Engineering Fiction: Writing with Machines and Met

Instructors

Govind Narayan Ponnuchamy

Meeting Info

Annenberg Hall G29: Mon, Wed 11:00AM - 12:20PM

Overview of class

Technology is a word with continually shifting meanings. Beyond the physical technologies that surround us every day, ranging from handheld devices to giant airplanes, "technology" also possesses immense metaphoric uses. Literature, a realm for imaginative experiments with technology, is a productive site to investigate all the things that the word technology might imply. In this course, we will read texts including early modern drama, nineteenth century realism, science fiction, and contemporary short stories and cinema, to ponder over how literature thinks about technology.
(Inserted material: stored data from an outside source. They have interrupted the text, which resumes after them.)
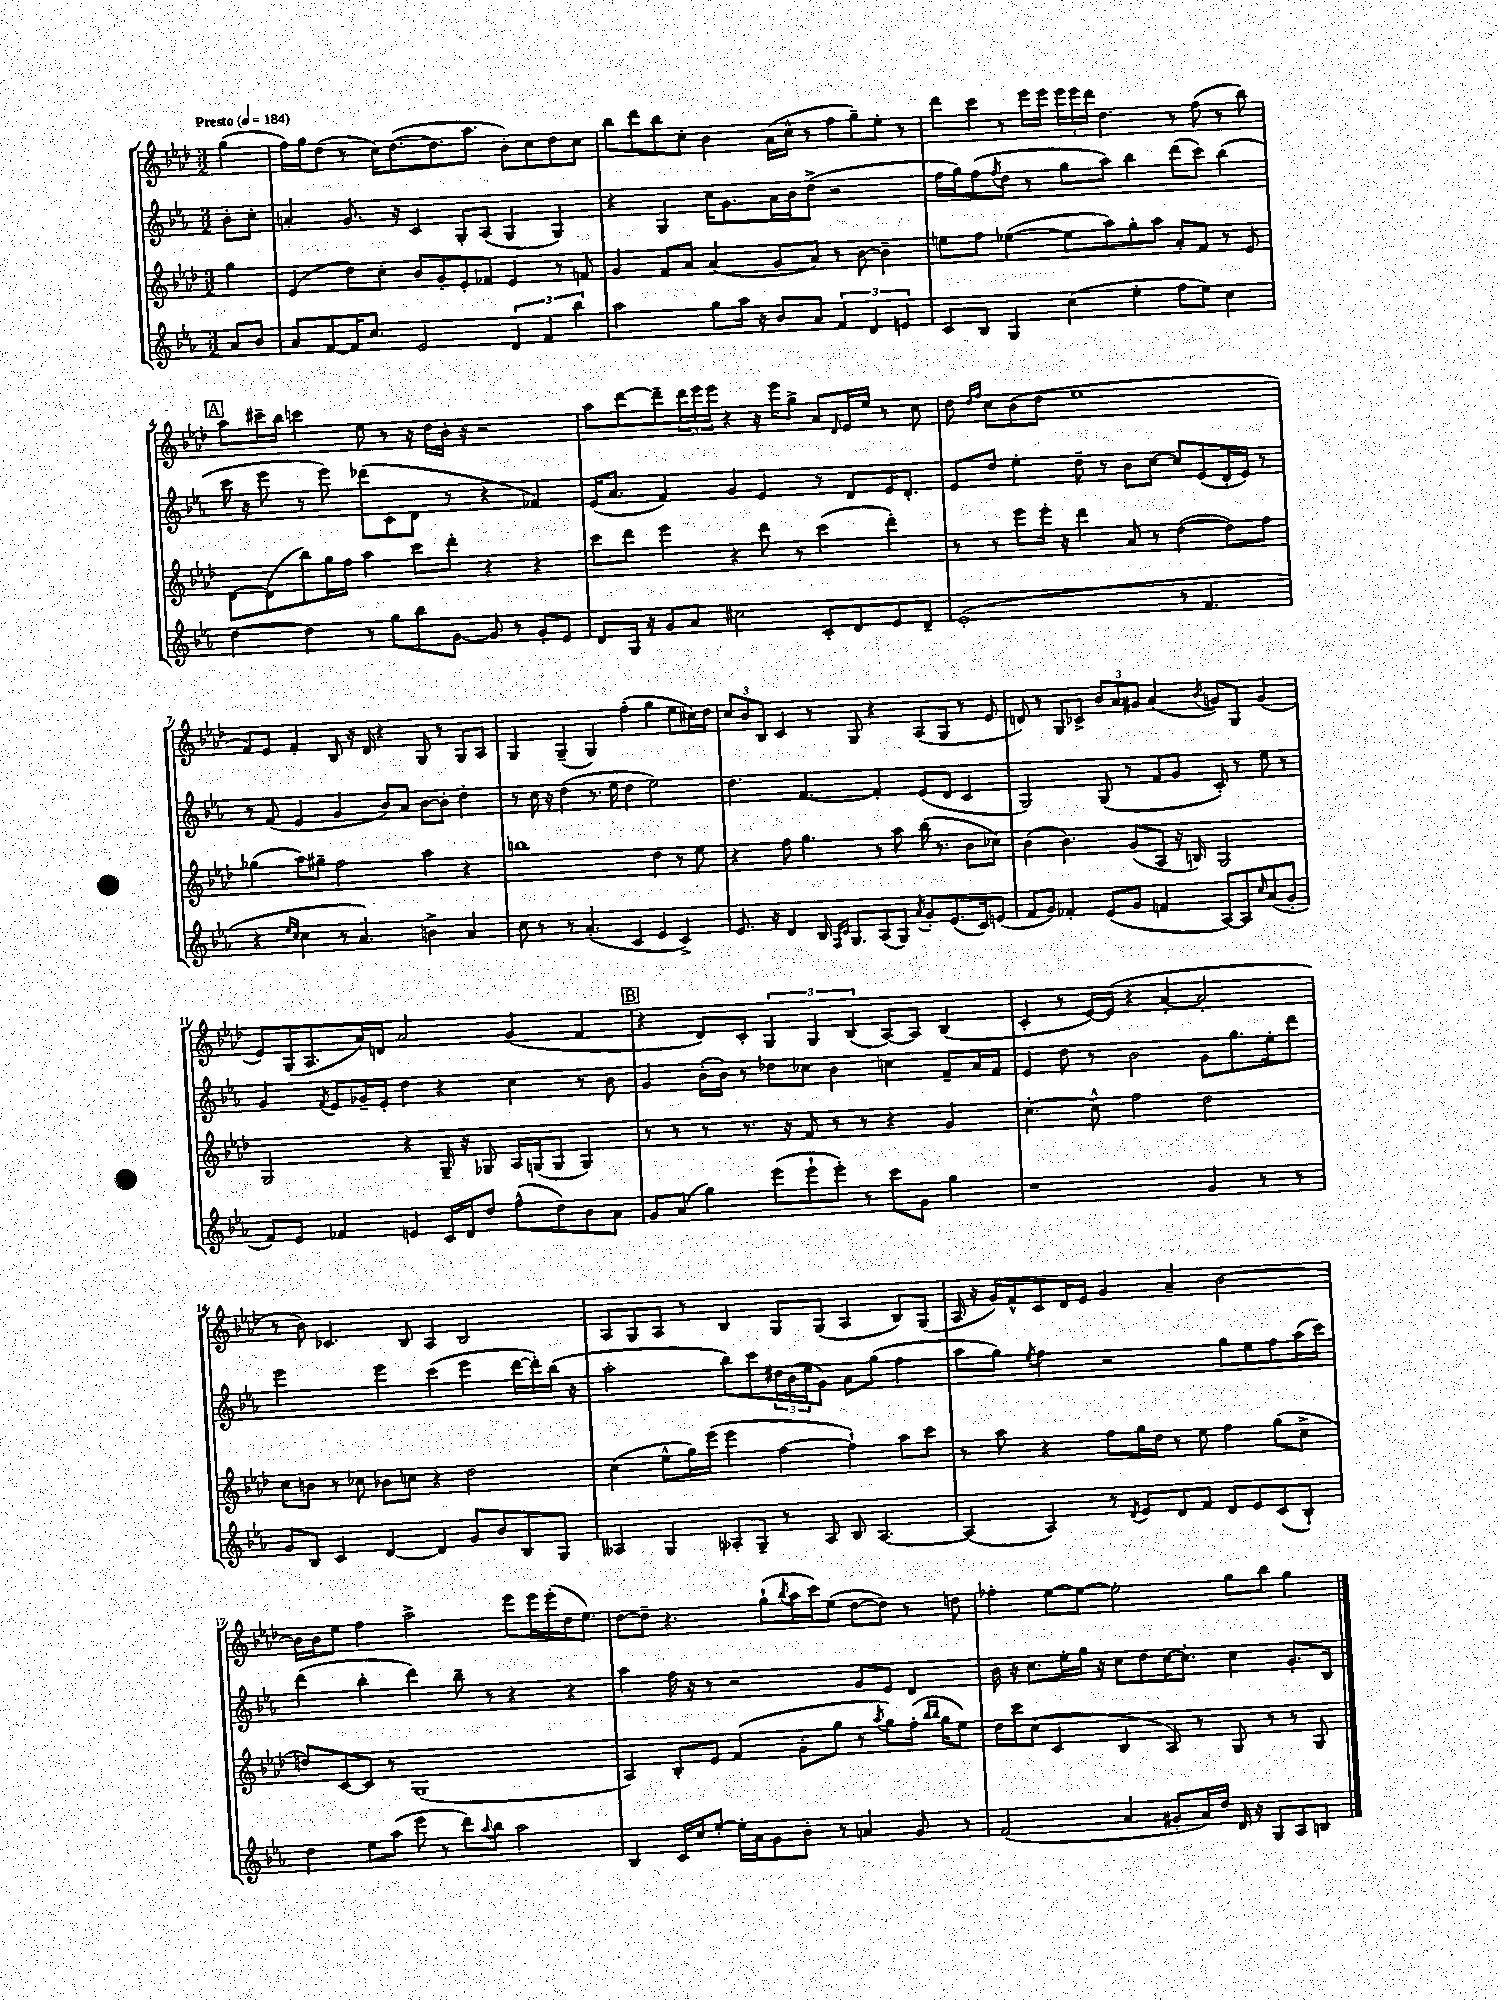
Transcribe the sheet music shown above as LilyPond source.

<<
\new StaffGroup <<
\new Staff = "s0" {
    \clef treble \key aes \major \numericTimeSignature \time 3/2 \partial 4 \tempo "Presto" 4 = 184
    g''4( |
    f''16) g''16 des''8( r8 c''16) des''8.~( des''8. aes''8. bes'8-.) c''8 des''8 c''8 |
    bes''8 des'''8 bes''8 c''8-. bes'4 aes'16( c''16-^ r8 f''8 g''8--) ees''8-. r8 |
    des'''8 c'''8 r8 ees'''16 ees'''16 \tuplet 3/2 { ees'''16 ees'''16 des'''16 } des''4. r8 f''8( r8 bes''8) |
    \mark \markup { \box "A" } aes''8 cis'''16-- bes''16 c'''4 ees''8 r8 r16 des''16 bes'16-. r16 r2 |
    aes''8 des'''8~ des'''8-- \tuplet 3/2 { des'''16 ees'''16 ees'''16 } r4 r16 ees'''16 g''8-> aes'8 \grace { des'16 } ees'16 ees''16 r8 c''8 |
    des''8 \grace { des''16 f''16 } c''8 bes'8( des''8 ees''1 |
    f'8) ees'8 f'4-. bes8 r16 des'16 r4 g8 r8 g8 aes8 |
    g4 g4--( g4) f''4-.( g''4 ees''8 cis''16) des''16 |
    \tuplet 3/2 { c''8 bes'8 bes8 } c'4 r8 g8 r4 aes8( g8 r8 ees'8 |
    d'8) r8 g8 ces'8-> \tuplet 3/2 { bes'8 aes'8 gis'8 } aes'4( \acciaccatura { bes'8 } g'8) g8 g'4( |
    ees'8) g16( aes8. aes'16) d'16 aes'2 g'4( f'4 |
    \mark \markup { \box "B" } r4 des'8) c'8-. \tuplet 3/2 { g4 g4 bes4( } aes8~) aes8 bes4( |
    c'4-. r8 ees'16~) ees'16( r4 aes'4~-. aes'2-. |
    r8 bes'8) ces'4. bes8 aes4 bes2 |
    aes8 g8 aes8 r8 bes4 g8 g8( aes4 bes8) g8( |
    aes16 r16 g'16) f'16-^ c'8 des'16 ees'16 g'4 aes'4-- bes'2~ |
    bes'16 bes'16 ees''8 f''4 aes''2-> ees'''8 ees'''16 ees'''16-.( des''16 ees''8.) |
    des''8~ des''8-- r4. g''8-!( \acciaccatura { bes''8 } aes''16 c'''16) ees''8( des''8~ des''8) r8 d''8 |
    fes''4-. ees''8~ ees''8~ ees''2-. g''8 bes''8 g''4 \bar "|." |
}
\new Staff = "s1" {
    \clef treble \key ees \major \numericTimeSignature \time 3/2 \partial 4
    bes'8-. c''8-. |
    a'4-. g'8. r16 c'4 g8-. aes8( g4 g4) |
    r4 g4 c''16 g'8. aes'16 bes'16 d''8->( r2 |
    f''16 g''16) f''8( \acciaccatura { f''8 } d''8 r8 g''8 aes''8) bes''4 d'''8( c'''8) bes''4( |
    \mark \markup { \box "A" } c'''16 r16 ees'''8 r8 ees'''8) des'''8( c'8 d'8 r8 r4 fes'4) |
    ees'16( aes'8. f'4) g'4 ees'4 r8 d'8 ees'16 d'8.-. |
    ees'8 d''8 ees''4-. d''8-- r8 bes'8 c''8~ c''8 ees'8( d'16-. ees'16) r8 |
    r8 f'8( ees'4 g'4 bes'8) aes'8 bes'8~ bes'8-. d''4-. |
    r8 c''16 r16 d''4( r8. ees''16 d''4 ees''2) |
    d''4. f'4.~ f'4-. ees'8( d'8 c'4 |
    g2) g8( r8 f'8 g'8 c'8-.) r8 ees''8 r8 |
    g'4 \acciaccatura { f'8 } ees'8 ges'16-- ees'16-. d''4 r4 c''4 r8 bes'8 |
    \mark \markup { \box "B" } g'4 bes'16-.( bes'16) r8 des''8 ces''8 bes'4 c''4 f'8-- aes'16 f'16 |
    ees'4 d''8 r8 bes'2 g'8 g''8. ees''16-. d'''8 |
    ees'''2 ees'''4 c'''4( ees'''4 d'''16~ d'''16-.) bes''16( r16 |
    aes''2-. bes''8) c'''8 \tuplet 3/2 { dis''16 bes'16( ees''16 } g'8) aes'8 g''8( f''4 |
    aes''8 g''8) \acciaccatura { ees''8 } f''4 r2 g''8 ees''8 f''8 aes''16( c'''16) |
    d'''4( bes''4-. d'''4) bes''8-- r8 r4 r4 |
    aes''4 f''16 r16 r8 r2 g'8 ees'8 d'4 |
    bes'16 r16 c''8. ees''16-. g''16 r16 c''8 d''8 c''16~ c''8.-. c''4 g'8.-. bes16 \bar "|." |
}
\new Staff = "s2" {
    \clef treble \key aes \major \numericTimeSignature \time 3/2 \partial 4
    g''4 |
    ees'4( des''8) c''8-. bes'8 g'8-. ees'8-. fes'8 ees'4 r8 f'8 |
    g'4 f'8 aes'8 aes'4( g'8 aes'8) r8 bes'8~ bes'4-- |
    e''8 f''8 ees''4~( ees''8 aes''8) g''8-. aes''8 aes'8-. f'8 r8 ees'8 |
    \mark \markup { \box "A" } des'8~ des'8( bes''8) g''16 f''16 aes''4 c'''8 des'''8-. r4 r4 |
    c'''8 des'''8 ees'''4 r4 des'''8 r8 c'''4( des'''4-.) |
    r8 r8 ees'''8 ees'''16-. r16 des'''4 aes'8 r8 des''4~( des''8) f''8 |
    ges''4( aes''8) gis''8-- f''2 aes''4 r4 |
    b''1 des''4 r8 ees''8 |
    r4 f''8 g''4. r8 aes''8 bes''16( r8. bes'8 ces''8) |
    bes'4( bes'4.) g'8( aes8 r16 b16) g2 |
    g2 r4 g16-- r16 ges8 aes16 g16( g8 g4) |
    \mark \markup { \box "B" } r8 r8 r8 r8. r16 f'8 r8 r8 r4 g'4 |
    c''4.~-. c''8-^ f''2 des''2 |
    c''8 b'8 r8 ces''8 bes'8 c''8 r4 des''2 |
    c''4( ees''8-^ g''16) ees'''16( ees'''4 f''4~ f''4-!) aes''8 c'''8 |
    r8 aes''8 r4 f''8 g''16 des''16 r8 ees''8 f''4 g''8( c''8-> |
    d''8) c'8~ c'8 r8 g1( |
    aes4) bes8-. ees'8 f'4( g'8-. g''8 r8 \acciaccatura { aes''8 } g''8) f''16-.( \grace { bes''16 bes''16 } g''16 ees''8) |
    des''16 c'''16 c''8( c'4 bes4 aes8) r8 g8 r8 r8 g8 \bar "|." |
}
\new Staff = "s3" {
    \clef treble \key ees \major \numericTimeSignature \time 3/2 \partial 4
    aes'8 bes'8 |
    aes'8 f'8~ f'16 c''8. ees'2 \tuplet 3/2 { d'4 f'4 bes''4 } |
    aes''2 g''8 aes''16 r16 bes'8 aes'8 \tuplet 3/2 { f'4 d'4 e'4 } |
    c'8 bes8 g4 c''4( ees''4-. f''8 ees''8) c''4 |
    \mark \markup { \box "A" } d''4~ d''4 r8 g''8 bes''8 g'8~ g'8 r8 g'8-. ees'8 |
    d'8 g16 r16 g'8 aes'8 cis''2 c'8-. d'8 ees'8 d'8-- |
    ees'1-.( r8 f'4. |
    r4 \grace { ees''16 c''16 } c''4 r8 aes'4.) b'4-> aes'4 |
    c''8 r8 r8 aes'4.-.( c'4 ees'4 c'4->) |
    ees'8. r16 d'4 bes16 \grace { f16 c'16 } g8. aes8( g8) \acciaccatura { aes'8 } g'8-. ees'8.( c'16) e'8( |
    f'8 g'8) fes'4-. ees'8( g'8 f'4 aes8~) aes8 \grace { c''16 } aes'8( g'8-. |
    f'8) ees'8 fes'4 e'4 c'16 d'16 d''8 f''8-^( d''8) bes'8 aes'8 |
    \mark \markup { \box "B" } g'8 aes'8( g''4) ees'''8( ees'''8-! ees'''8-.) r8 c'''8 g'8 g''4 |
    r1 g'4 r8 r8 |
    g'8 bes8 c'4 d'4~ d'4 g'8 bes'8 bes8 g8 |
    aeses4 g4 aes8-. g8-- r8 aes8 bes8 aes4.~ |
    aes4( aes4) r8 \acciaccatura { d'8 } ees'8 d'8 f'8 d'8 ees'8 c'8( bes8-!) |
    d''4 ees''8 aes''8( ees'''8 r8 d'''8) \appoggiatura { aes''8 } bes''8 aes''2 |
    bes4 c'16 c''16 ees''8~-. ees''16-. aes'16 g'8 bes'8-. r8 a'4 g'8 r8 |
    f'2( aes'4 gis'8-. aes'16) d''16 d'16 r16 g8 aes8 b8 \bar "|." |
}
>>
>>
What power dynamics do different technologies mobilize? What do we mean when we say that science and technology are ideologically neutral? How do vectors like race, gender, and empire both rely on and behave as technologies? And How does fiction contextualize and provide a more robust view of technology's rationales of convenience, speed, efficiency? We will study not only the arguments/plots/themes of our texts, but also their formal and rhetorical strategies (their own technologies). Finally, we will think about how we can do the same - use the technology of language to identify and delineate an audience, make an argument, and support that argument by using evidence. In other words, in this course we will use the lexicon, history, and politics of technology to become energetic thinkers, efficient writers, and empathetic thinking engines.

Class Materials (Required)

Charles Dickens. Hard Times, Penguin. ISBN - 978-0-141-43967-9
Mary Shelley. Frankenstein, Broadview ISBN - 978-155481103
All other materials will be made available on canvas.